The region in southeastern Turkey forms the north flank of the Arabian basin and lies adjacent to the major oil field belt of Iraq, Iran, and Syria. It has fewer wells/acre than in the rest of the Arabian basin, with a great number of play-types and prospects untested.
Karakilise field, 60 km south of a producing oil trend of 18 fields, is estimated to have 22 million bbl of reserves, and the license area holds reserves with an overall potential exceeding 80 million bbl (OGJ Online, Oct. 7, 2003).
The Karakilise-1 discovery well, which began production in mid-September 2003, has produced 26,000 bbl of 32.5° light crude, and an engineering study is under way to optimize its production, said AME's 50% working partner Avenue Energy Inc., Ankara, a wholly owned subsidiary of Avenue Group Inc., Sherman Oaks, Calif.
"Recent laboratory analyses of the light, sweet crude produced at Karakilise-1 indicates a likely Silurian source for the oil, implying that vertical migration of oil into the younger Cretaceous fractured limestone reservoir is a distinct possibility," said Avenue's Director of Exploration Jaap Poll. "Reservoir sections in Lower Mesozoic and Palaeozoic sequences overlying the Silurian source rock may have been charged by this vertically migrating oil. This augurs well for the possible development of multiple productive horizons in the Karakilise structure and indeed in similar untested structures in the Karakilise and nearby licenses."
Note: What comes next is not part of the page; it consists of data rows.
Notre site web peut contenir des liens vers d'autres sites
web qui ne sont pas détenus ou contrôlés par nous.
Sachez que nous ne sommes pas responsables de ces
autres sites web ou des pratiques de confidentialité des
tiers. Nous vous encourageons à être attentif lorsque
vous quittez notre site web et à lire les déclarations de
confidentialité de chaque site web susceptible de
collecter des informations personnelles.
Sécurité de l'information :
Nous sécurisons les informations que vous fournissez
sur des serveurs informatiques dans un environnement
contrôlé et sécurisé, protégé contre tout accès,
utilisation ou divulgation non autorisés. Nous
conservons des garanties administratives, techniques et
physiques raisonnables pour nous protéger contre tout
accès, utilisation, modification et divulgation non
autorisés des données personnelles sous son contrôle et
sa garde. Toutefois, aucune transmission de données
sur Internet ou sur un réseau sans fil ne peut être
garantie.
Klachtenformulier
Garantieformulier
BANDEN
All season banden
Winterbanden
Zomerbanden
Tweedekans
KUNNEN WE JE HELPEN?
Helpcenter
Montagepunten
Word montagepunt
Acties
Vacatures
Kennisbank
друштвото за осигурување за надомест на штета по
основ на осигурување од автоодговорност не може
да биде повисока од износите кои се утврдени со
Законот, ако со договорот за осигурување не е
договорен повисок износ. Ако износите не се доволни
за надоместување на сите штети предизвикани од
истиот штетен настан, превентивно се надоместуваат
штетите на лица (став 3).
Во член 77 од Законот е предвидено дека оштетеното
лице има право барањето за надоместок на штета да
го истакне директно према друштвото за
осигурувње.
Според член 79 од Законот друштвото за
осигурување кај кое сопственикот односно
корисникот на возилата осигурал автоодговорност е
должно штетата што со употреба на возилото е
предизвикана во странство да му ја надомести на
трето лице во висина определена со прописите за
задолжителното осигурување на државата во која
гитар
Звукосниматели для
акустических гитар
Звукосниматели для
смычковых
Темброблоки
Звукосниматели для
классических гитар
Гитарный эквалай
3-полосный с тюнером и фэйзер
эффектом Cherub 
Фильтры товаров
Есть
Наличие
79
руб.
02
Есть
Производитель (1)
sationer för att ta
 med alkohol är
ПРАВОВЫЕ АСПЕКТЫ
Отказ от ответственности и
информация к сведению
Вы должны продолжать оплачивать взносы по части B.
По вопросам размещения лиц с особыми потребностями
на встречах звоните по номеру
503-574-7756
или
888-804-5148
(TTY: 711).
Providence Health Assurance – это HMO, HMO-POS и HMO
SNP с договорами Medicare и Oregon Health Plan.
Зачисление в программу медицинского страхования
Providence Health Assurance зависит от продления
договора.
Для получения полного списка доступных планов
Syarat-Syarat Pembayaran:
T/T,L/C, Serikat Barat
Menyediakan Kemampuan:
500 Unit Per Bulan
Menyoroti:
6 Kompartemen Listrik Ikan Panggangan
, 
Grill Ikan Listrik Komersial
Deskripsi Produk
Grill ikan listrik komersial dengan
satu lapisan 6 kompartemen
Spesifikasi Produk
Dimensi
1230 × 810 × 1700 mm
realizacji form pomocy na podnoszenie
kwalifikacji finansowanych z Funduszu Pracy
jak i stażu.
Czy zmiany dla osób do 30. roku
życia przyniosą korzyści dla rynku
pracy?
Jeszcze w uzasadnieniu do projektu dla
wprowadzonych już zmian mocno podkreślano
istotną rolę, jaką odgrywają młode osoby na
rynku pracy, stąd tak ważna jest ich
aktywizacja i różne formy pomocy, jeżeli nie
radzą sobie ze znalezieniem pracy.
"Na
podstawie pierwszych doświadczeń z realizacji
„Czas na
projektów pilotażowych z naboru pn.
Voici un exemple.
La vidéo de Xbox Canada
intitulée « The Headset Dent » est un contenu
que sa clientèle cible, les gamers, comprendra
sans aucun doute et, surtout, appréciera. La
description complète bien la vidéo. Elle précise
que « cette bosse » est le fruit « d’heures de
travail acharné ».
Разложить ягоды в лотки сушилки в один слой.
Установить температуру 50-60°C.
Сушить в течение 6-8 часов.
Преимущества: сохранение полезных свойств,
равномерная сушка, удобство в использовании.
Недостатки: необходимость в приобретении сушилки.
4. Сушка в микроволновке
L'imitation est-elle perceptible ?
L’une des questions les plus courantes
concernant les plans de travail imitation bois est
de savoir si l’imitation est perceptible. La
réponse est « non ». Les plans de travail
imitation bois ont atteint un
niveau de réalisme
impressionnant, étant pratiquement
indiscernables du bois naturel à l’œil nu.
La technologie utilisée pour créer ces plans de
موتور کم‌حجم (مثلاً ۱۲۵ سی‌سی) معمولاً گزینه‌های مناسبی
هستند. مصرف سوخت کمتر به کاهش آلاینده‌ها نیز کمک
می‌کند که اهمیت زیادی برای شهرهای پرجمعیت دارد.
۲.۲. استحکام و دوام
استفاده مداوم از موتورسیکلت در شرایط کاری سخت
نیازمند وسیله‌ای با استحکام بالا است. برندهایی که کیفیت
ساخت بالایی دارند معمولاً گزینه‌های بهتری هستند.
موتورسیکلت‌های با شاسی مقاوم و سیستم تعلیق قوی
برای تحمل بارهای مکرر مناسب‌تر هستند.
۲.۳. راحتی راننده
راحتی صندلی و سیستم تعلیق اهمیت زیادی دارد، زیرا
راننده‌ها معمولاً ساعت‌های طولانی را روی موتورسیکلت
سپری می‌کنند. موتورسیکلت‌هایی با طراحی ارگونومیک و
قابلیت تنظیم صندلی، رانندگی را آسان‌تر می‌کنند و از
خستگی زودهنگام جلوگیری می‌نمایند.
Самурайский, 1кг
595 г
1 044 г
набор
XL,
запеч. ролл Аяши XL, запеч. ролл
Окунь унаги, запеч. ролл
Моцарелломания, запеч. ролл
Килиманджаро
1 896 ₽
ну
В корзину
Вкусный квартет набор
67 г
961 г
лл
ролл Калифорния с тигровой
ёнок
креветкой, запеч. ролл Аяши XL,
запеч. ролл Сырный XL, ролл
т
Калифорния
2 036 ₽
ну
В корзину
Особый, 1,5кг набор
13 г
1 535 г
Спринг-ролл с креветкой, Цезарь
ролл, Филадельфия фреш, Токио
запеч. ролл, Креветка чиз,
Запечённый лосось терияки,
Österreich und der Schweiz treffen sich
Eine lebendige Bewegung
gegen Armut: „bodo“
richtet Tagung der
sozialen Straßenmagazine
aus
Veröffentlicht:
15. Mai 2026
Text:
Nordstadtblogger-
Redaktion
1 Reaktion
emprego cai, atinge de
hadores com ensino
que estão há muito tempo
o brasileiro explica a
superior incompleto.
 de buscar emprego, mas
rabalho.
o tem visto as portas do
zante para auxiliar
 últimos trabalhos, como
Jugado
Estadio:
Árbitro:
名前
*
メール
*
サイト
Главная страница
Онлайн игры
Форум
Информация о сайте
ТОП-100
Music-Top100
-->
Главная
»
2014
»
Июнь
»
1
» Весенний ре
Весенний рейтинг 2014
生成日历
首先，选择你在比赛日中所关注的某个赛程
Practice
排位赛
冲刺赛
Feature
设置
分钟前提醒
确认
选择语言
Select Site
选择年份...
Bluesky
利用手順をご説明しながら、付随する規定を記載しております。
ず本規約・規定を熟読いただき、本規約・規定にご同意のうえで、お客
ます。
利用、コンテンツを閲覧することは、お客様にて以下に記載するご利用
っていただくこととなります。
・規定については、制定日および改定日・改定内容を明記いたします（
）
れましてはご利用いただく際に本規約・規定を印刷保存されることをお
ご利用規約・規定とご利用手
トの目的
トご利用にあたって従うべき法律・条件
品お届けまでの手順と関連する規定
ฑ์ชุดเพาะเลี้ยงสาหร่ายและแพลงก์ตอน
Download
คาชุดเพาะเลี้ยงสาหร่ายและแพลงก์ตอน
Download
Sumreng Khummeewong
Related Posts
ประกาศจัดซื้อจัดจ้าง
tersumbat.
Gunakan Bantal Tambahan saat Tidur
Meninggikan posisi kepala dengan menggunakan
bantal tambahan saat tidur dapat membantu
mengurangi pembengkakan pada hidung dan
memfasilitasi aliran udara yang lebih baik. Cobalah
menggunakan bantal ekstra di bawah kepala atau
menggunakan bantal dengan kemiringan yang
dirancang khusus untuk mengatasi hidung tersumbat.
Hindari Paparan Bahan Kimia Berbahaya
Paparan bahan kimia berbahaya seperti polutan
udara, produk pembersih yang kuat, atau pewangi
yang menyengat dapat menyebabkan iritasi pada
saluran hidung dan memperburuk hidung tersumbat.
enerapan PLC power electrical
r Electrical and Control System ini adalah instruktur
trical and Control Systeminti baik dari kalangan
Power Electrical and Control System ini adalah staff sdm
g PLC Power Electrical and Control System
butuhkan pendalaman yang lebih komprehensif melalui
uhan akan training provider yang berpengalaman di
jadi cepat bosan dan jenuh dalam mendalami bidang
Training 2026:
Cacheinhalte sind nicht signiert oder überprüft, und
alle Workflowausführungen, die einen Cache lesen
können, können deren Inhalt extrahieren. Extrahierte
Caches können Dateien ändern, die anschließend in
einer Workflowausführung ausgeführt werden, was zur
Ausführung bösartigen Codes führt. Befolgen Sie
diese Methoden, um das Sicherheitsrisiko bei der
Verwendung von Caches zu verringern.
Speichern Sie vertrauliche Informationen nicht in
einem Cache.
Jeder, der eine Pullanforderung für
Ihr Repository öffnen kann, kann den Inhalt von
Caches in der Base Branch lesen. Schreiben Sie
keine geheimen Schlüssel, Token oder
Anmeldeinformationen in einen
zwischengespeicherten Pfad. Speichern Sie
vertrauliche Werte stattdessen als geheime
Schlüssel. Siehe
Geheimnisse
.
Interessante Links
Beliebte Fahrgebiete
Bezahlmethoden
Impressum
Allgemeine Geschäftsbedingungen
Poll said the fractured limestone reservoir at Karakilise is typical of the productive Cretaceous oil reservoirs in the region, and because the Karakilise-1 well penetrated only the top section of the oil zone in the uppermost Mardin Formation, information on the actual thickness of the Mardin oil column and true production capabilities of this reservoir section are not currently available.
"The next step in the exploration and appraisal program will therefore be to drill further into the Mardin section in the Karakilise-2 well," he said. "Thereafter deeper drilling will be required to investigate the possibility of multiple pay zones in the Lower Cretaceous and Palaeozoic sections."
Turnkey drilling costs of drilling the Karakilise-2 well will be about $3 million.